Optimizing MySQL inserts to handle a data stream

2019-07-27 10:27发布

问题:

I am consuming a high rate data stream and doing the following steps to store data in a MySQL database. For each new arriving item.

  • (1) Parse incoming item.
  • (2) Execute several "INSERT ... ON DUPLICATE KEY UPDATE"

I have used INSERT ... ON DUPLICATE KEY UPDATE to eliminate one additional round-trip to the database.

While trying to improve the overall performance, I have considered doing bulk updates in the following way:

  • (1) Parse incoming item.
  • (2) Generate SQL statement with "INSERT ... ON DUPLICATE KEY UPDATE" and append to a file.

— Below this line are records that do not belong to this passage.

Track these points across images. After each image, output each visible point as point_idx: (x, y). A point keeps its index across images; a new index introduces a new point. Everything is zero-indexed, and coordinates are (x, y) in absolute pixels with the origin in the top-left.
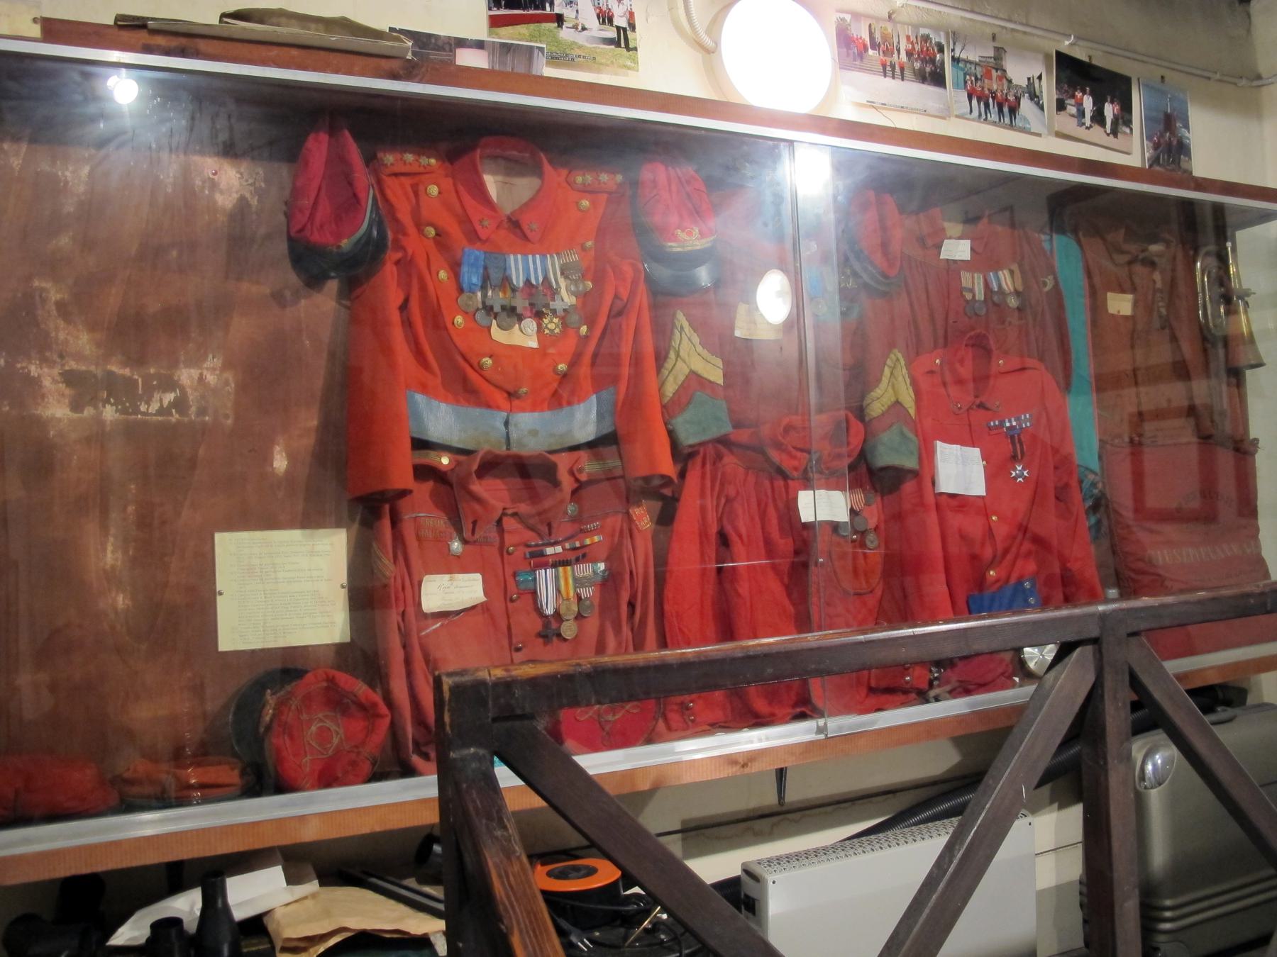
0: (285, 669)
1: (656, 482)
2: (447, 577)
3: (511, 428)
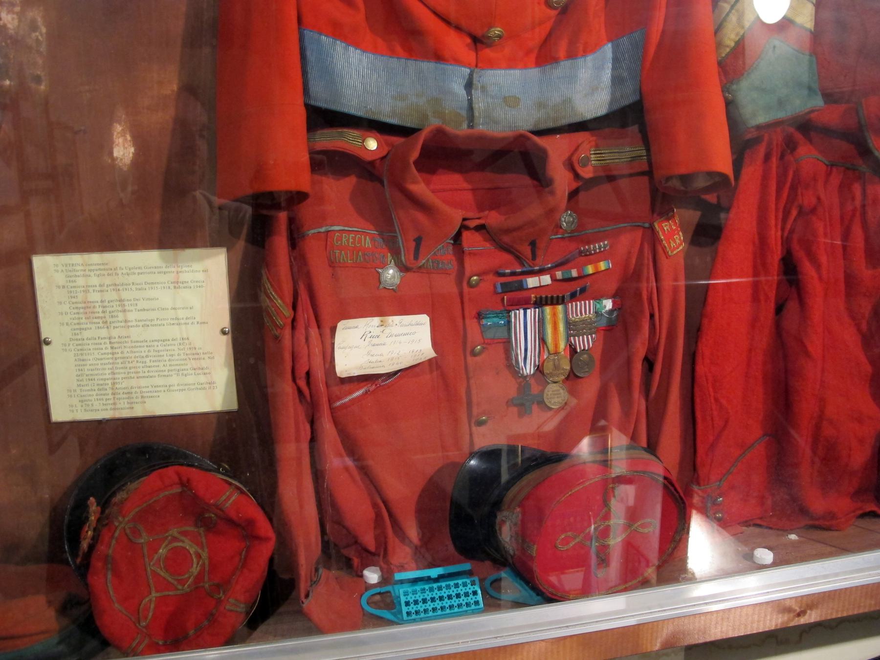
0: (133, 450)
1: (701, 183)
2: (376, 320)
3: (476, 94)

Periodically flush the SQL statements in the file to the database.

Two questions:

  • (1) will this have a positive impact in the database load?
  • (2) how should I flush the statements to the database so that indices are only reconstructed after the complete flush? (using transactions?)

UPDATE: I am using Perl DBI + MySQL MyISAM.

Thanks in advance for any comments.

回答1:

You don't say what kind of database access environment (PERL DBI? JDBC? ODBC?) you're running in, or what kind of table storage engine (MyISAM? InnoDB?) you're using.

First of all, you're right to pick INSERT ... ON DUPLICATE KEY UPDATE. Good move, unless you can guarantee unique keys.

Secondly, if your database access environment allows it, you should use prepared statements. You definitely won't get good performance if you write a bunch of statements into a file, and then make a database client read the file once again. Do the INSERT operations directly from the software package that consumes the incoming data stream.

Thirdly, pick the right kind of table storage engine. MyISAM inserts are going to be faster than InnoDB, so if you're logging data and retrieving it later that will be a win. But InnoDB has better transactional integrity. If you're really handling tonnage of data, and you don't need to read it very often, consider the ARCHIVE storage engine.

Finally, consider doing a START TRANSACTION at the beginning of a batch of INSERT ... commands, then doing a COMMIT and another START TRANSACTION after a fixed number of rows, like 100 or so. If you're using InnoDB, this will speed things up a lot. If you're using MyISAM or ARCHIVE, it won't matter.

Your big wins will come from the prepared statement stuff and the best choice of storage engine.



回答2:

If your data does not need to go into the database immediately you can cache your insert data somewhere, then issue one larger insert statement, e.g.

insert into table_name (x, y, z) values (x1, y1, z1), (x2, y2, z2), ... (xN, yN, zN) on duplicate update ...;

To be clear, I would maintain a list of pending inserts. In this case a list of (x,z,y) triplets. Then once your list exceeds some threshold (N) you generate the insert statement and issue it.

I have no accurate timing figures for you, but this increased performance roughly 10 times when compared to inserting each row individually.

I also haven't played with the value of N, but I found 1000 to work nicely. I expect the optimal value is affected by hardware and database settings.

Hope this helps (I am also using MyIsam).